→ **Texte à analyser**

§ §

CORRECTION. s. f. action par laquelle en corrige. Correctio, emendatio. Les Magistrats sont établis, les loix sont faites pour la correction des mœurs. Les États, les Conciles s’assemblent pour la correction des abus, le rétablissement de la discipline.

Correction, pureté de la langue. Observation scrupuleuse des règles de la Grammaire. L’exactitude tombe sur les faits & sur les choses ; la correction sur les mots. ☞ Il se pique d’une grande correction. Son style est d’une grande correction. Les Anglois n’étoient pas encore parvenus du temps de Waller à écrire avec correction. Voltaire. Ce qui constitue une lettre bien écrite, ne consiste pas seulement dans la correction du style, &c. Montcrif.

Correction se dit aussi de ce que l’on fait pour rectifier un défaut. Dans ce sens, le mot de correction regarde toutes sortes de fautes, soit en fait de mœurs, soit en fait d’esprit ou de langage. On dit qu’un ouvrage, soit de l’esprit, soit de l’art, a besoin de correction ; qu’il y a des choses qui demandent correction ; qu’une correction est bonne. Un censeur cherche à s’élever au dessus de celui qu’il censure par la supériorité de sa correction. S. Evr. On dit en ce sens, correction, en matière d’Imprimerie, & l’on entend par ce mot, les fautes corrigées sur une épreuve. Voilà la seconde correction de cette épreuve.

§ §

→ **Données enregistrées**
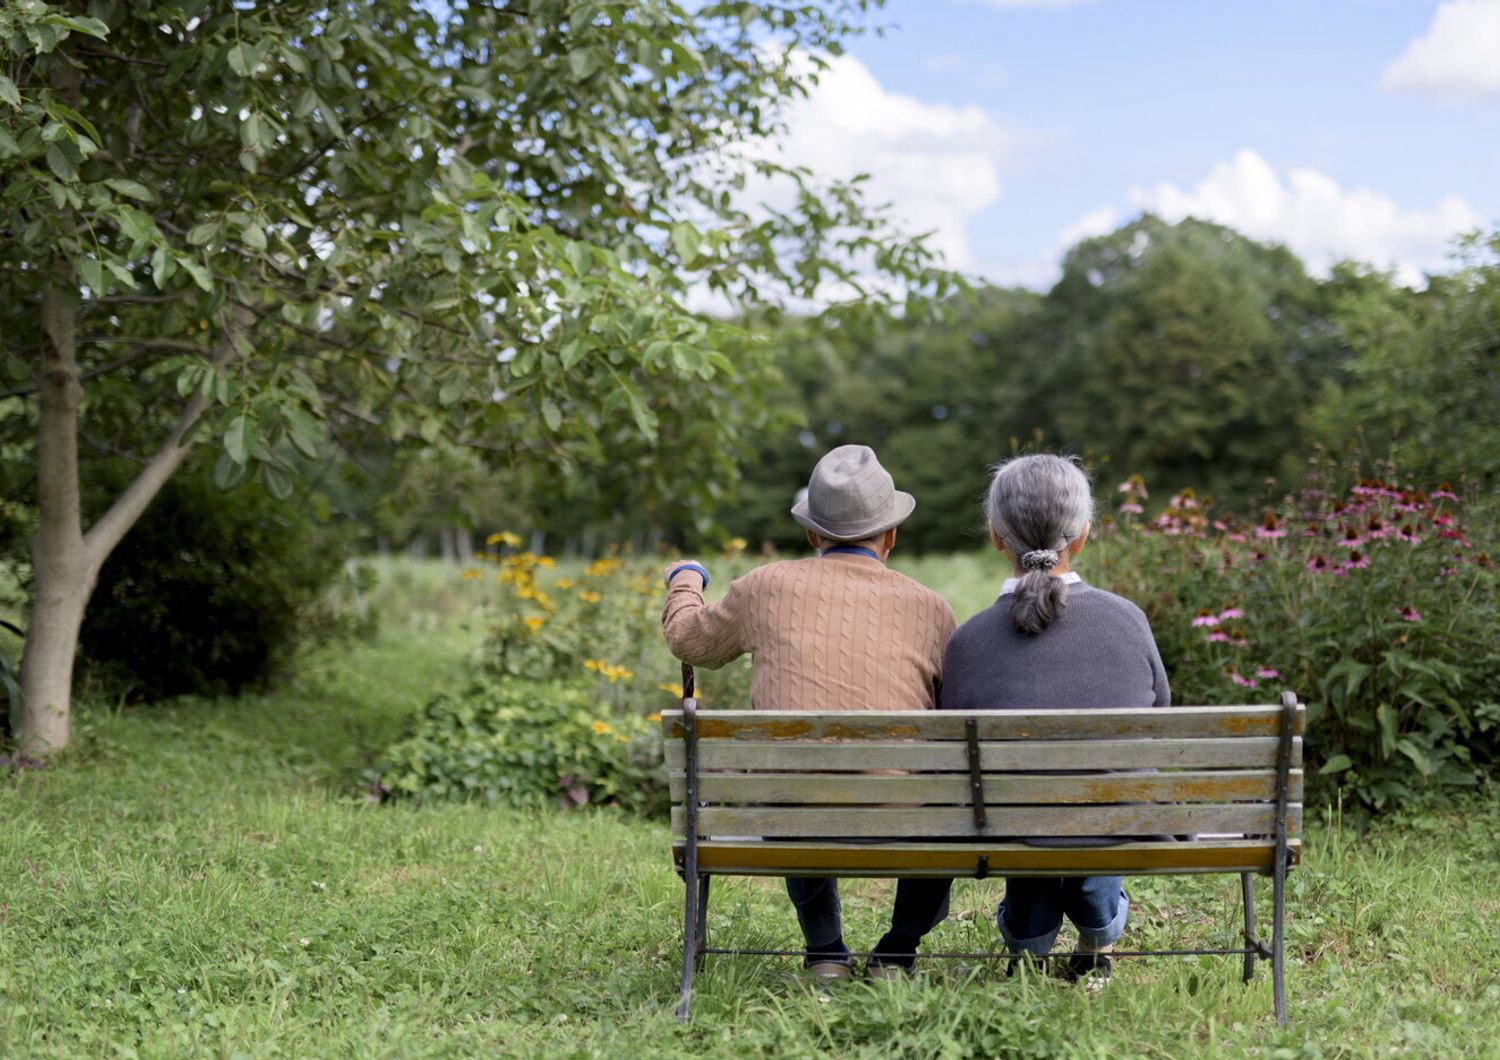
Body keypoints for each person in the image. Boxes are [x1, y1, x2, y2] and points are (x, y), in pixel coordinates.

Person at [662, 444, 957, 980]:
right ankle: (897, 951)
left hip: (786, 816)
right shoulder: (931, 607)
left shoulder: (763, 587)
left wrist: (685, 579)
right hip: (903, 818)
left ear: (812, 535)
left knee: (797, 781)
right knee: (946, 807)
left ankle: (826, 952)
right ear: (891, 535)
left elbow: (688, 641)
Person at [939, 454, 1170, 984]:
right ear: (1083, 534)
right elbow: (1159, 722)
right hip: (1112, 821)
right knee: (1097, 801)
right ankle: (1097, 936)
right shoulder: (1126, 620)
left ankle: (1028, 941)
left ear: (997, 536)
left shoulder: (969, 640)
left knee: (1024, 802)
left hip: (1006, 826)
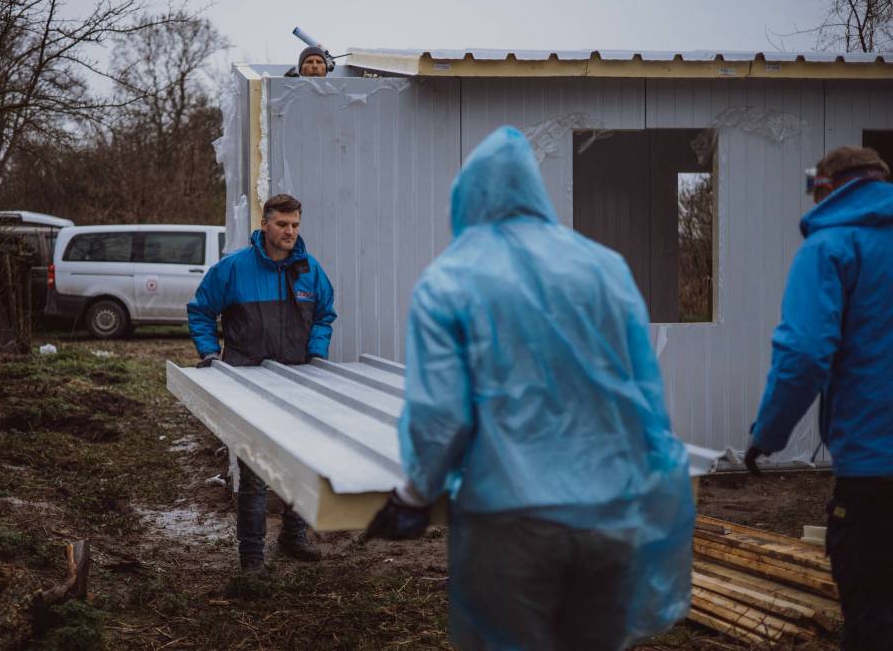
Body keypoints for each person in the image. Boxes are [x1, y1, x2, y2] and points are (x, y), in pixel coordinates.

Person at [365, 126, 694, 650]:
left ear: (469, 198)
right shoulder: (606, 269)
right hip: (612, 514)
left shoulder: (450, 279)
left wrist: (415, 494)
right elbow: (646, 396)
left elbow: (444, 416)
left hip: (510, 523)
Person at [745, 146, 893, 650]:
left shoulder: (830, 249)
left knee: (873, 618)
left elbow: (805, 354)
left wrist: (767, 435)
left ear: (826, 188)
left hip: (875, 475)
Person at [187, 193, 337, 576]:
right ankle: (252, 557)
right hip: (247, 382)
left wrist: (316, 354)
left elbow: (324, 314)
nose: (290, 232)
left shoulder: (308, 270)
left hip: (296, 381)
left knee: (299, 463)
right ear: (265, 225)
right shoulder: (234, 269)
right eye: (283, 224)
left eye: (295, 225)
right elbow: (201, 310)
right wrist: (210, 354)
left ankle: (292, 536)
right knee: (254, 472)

§ §

→ **Consignes**
[1] D'après l'article de dictionnaire sur le mot « correction », pour quelle raison les États et les Conciles s'assemblent-ils ? Répondez en une à trois phrases.
[2] Recopiez fidèlement le passage de l'article de dictionnaire sur le mot « correction » qui va de « Correction se dit » jusqu'à « de cette épreuve. » inclus.
Ce matériel n'est pas nécessaire pour répondre.

→ **Réponses**
[1] Les États et les Conciles s'assemblent pour la correction des abus et le rétablissement de la discipline.

[2]
Correction se dit aussi de ce que l’on fait pour rectifier un défaut. Dans ce sens, le mot de correction regarde toutes sortes de fautes, soit en fait de mœurs, soit en fait d’esprit ou de langage. On dit qu’un ouvrage, soit de l’esprit, soit de l’art, a besoin de correction ; qu’il y a des choses qui demandent correction ; qu’une correction est bonne. Un censeur cherche à s’élever au dessus de celui qu’il censure par la supériorité de sa correction. S. Evr. On dit en ce sens, correction, en matière d’Imprimerie, & l’on entend par ce mot, les fautes corrigées sur une épreuve. Voilà la seconde correction de cette épreuve.